Transfer Pricing Report, Between Necessity and Utility

Mihaela Avram

The preparation of the transfer pricing report should not be seen only as a legal requirement imposed on companies which if omitted or containing incomplete information generates fines from the tax inspection team. The file has also an impact on the company’s KPIs, investing and operational decisions, cash flow and tax on profit as it is a management tool often use by top professionals.
 
The transfer pricing report is an instrument of protection to argue that related party transactions have economic substance and were conducted at the market price.
 
The rationale and justification prices in commercial and financial transactions with related parties protects us against transfer pricing adjustments.
 
These transfer pricing adjustment are usually established after the so-called "background checks" performed by tax inspectors, which can be performed on a large number of years, generating besides income tax, additional interest and penalties.
Also we cannot ignore the usefulness of the exception report for managers that are most interested in knowing where to position the prices used in party transactions. Such information is found in the price comparability section which is a fundamental requirement of the preparation of the transfer pricing report.

Legal requirements
 
Along with the entry into force earlier this year of the Fiscal Code and the Fiscal Procedure Code, the preparation of the transfer pricing report becomes mandatory for companies that enter into commercial and financial relations with affiliate entities.

----

__Written exercise 1__
Pick out each line of the rows below that contains the string "with", matching case exactly.

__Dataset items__
----

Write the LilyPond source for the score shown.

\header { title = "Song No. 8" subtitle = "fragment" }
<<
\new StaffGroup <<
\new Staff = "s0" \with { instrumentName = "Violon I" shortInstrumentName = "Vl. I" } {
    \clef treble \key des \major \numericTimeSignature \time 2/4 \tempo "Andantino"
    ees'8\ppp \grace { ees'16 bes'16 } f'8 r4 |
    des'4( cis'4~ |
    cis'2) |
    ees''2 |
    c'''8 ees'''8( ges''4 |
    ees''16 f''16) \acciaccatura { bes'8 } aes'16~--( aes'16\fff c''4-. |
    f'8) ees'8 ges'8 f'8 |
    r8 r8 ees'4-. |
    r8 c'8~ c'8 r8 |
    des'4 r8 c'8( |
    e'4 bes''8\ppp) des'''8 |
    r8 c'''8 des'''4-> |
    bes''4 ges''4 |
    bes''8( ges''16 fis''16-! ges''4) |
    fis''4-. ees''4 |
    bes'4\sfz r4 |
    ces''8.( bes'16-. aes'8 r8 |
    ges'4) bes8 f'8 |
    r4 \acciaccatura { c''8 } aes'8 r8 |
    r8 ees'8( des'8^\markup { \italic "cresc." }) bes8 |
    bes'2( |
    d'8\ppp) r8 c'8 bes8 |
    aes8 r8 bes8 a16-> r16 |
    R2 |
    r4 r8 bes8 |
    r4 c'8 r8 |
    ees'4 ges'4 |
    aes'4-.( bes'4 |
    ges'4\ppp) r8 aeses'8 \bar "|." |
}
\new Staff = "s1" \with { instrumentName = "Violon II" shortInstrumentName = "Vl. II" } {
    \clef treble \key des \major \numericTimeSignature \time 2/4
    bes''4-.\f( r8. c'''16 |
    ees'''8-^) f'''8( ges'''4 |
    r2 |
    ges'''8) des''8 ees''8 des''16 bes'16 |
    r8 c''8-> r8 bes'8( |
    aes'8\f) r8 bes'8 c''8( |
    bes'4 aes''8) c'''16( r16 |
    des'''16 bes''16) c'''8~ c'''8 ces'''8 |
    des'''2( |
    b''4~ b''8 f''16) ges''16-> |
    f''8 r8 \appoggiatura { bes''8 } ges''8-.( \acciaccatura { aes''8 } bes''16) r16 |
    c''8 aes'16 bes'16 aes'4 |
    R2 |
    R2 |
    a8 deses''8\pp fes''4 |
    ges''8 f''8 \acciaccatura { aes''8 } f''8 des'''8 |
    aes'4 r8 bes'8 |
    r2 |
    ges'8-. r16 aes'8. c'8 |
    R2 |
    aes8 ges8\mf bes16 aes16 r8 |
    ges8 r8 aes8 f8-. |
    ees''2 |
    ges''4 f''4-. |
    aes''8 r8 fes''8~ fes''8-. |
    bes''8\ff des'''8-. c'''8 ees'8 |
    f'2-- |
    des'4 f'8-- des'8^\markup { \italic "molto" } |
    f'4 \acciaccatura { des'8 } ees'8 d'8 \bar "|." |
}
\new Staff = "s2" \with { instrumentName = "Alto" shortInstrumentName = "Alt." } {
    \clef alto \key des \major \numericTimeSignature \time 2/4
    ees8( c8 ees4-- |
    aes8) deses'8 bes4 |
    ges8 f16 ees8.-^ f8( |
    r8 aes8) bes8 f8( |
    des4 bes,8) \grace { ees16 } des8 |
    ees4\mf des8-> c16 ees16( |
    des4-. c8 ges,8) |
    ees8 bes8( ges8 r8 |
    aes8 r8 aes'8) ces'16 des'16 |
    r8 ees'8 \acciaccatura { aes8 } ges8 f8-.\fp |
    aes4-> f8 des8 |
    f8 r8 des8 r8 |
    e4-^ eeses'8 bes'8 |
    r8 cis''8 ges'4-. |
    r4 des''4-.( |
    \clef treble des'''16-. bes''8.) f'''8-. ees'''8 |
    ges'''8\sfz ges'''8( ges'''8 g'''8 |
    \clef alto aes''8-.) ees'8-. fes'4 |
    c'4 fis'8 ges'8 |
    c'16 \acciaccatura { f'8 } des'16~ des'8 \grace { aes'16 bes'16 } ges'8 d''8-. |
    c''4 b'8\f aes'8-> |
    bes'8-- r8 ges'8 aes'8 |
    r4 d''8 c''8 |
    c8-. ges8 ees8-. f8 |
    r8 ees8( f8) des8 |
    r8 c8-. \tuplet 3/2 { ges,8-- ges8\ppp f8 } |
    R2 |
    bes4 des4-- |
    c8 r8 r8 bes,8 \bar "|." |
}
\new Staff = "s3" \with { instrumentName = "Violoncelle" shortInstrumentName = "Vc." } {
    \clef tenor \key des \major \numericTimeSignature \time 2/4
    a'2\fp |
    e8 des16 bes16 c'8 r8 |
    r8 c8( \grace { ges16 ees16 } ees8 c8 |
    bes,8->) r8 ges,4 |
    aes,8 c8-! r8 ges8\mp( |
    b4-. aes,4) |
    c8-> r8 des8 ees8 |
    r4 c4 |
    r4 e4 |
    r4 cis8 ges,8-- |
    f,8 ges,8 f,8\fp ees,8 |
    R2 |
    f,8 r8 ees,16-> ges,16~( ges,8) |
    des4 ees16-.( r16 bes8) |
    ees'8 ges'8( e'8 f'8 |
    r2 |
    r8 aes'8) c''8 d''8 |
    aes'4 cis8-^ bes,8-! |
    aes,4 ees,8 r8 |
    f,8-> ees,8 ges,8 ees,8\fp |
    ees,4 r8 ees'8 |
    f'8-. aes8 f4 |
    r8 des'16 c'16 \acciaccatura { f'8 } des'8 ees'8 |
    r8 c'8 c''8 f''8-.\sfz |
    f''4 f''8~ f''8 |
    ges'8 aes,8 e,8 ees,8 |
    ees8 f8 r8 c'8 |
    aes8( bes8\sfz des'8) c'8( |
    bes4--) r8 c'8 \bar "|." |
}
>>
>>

----

__Written exercise 2__
From the transfer pricing text above, copy out everything from "These transfer pricing" down to "transfer pricing report.".

__Written solution 1__
\new Staff = "s0" \with { instrumentName = "Violon I" shortInstrumentName = "Vl. I" } {
\new Staff = "s1" \with { instrumentName = "Violon II" shortInstrumentName = "Vl. II" } {
\new Staff = "s2" \with { instrumentName = "Alto" shortInstrumentName = "Alt." } {
\new Staff = "s3" \with { instrumentName = "Violoncelle" shortInstrumentName = "Vc." } {

__Written solution 2__
These transfer pricing adjustment are usually established after the so-called "background checks" performed by tax inspectors, which can be performed on a large number of years, generating besides income tax, additional interest and penalties.
Also we cannot ignore the usefulness of the exception report for managers that are most interested in knowing where to position the prices used in party transactions. Such information is found in the price comparability section which is a fundamental requirement of the preparation of the transfer pricing report.